'''
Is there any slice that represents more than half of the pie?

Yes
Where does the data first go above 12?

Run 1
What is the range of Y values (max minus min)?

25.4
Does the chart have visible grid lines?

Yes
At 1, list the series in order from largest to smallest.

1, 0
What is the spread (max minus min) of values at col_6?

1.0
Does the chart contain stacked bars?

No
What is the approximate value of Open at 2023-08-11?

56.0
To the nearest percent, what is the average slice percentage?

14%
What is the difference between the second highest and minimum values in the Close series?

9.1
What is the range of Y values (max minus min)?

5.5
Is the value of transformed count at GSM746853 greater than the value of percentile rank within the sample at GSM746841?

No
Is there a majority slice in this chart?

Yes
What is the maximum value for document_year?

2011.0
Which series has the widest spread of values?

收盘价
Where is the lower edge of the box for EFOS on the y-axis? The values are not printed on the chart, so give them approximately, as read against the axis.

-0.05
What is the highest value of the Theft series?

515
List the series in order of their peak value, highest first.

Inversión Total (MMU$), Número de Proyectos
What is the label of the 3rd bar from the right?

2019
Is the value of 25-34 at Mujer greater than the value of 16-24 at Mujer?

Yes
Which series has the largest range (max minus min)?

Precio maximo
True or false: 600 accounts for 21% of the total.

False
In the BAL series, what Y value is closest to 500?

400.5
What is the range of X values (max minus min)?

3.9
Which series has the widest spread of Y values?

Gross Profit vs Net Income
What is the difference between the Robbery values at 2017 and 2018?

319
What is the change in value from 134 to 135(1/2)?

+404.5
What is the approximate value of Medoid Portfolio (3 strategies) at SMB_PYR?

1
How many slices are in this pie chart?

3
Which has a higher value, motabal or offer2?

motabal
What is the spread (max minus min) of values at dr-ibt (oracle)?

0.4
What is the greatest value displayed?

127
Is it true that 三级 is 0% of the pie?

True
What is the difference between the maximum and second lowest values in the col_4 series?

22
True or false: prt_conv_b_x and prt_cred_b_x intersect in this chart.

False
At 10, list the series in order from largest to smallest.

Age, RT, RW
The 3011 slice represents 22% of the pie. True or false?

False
'''
### Work required
Reproduce the entries word for word, from the start through the line containing "Which series has the widest spread of Y".

### Task response
Is there any slice that represents more than half of the pie?

Yes
Where does the data first go above 12?

Run 1
What is the range of Y values (max minus min)?

25.4
Does the chart have visible grid lines?

Yes
At 1, list the series in order from largest to smallest.

1, 0
What is the spread (max minus min) of values at col_6?

1.0
Does the chart contain stacked bars?

No
What is the approximate value of Open at 2023-08-11?

56.0
To the nearest percent, what is the average slice percentage?

14%
What is the difference between the second highest and minimum values in the Close series?

9.1
What is the range of Y values (max minus min)?

5.5
Is the value of transformed count at GSM746853 greater than the value of percentile rank within the sample at GSM746841?

No
Is there a majority slice in this chart?

Yes
What is the maximum value for document_year?

2011.0
Which series has the widest spread of values?

收盘价
Where is the lower edge of the box for EFOS on the y-axis? The values are not printed on the chart, so give them approximately, as read against the axis.

-0.05
What is the highest value of the Theft series?

515
List the series in order of their peak value, highest first.

Inversión Total (MMU$), Número de Proyectos
What is the label of the 3rd bar from the right?

2019
Is the value of 25-34 at Mujer greater than the value of 16-24 at Mujer?

Yes
Which series has the largest range (max minus min)?

Precio maximo
True or false: 600 accounts for 21% of the total.

False
In the BAL series, what Y value is closest to 500?

400.5
What is the range of X values (max minus min)?

3.9
Which series has the widest spread of Y values?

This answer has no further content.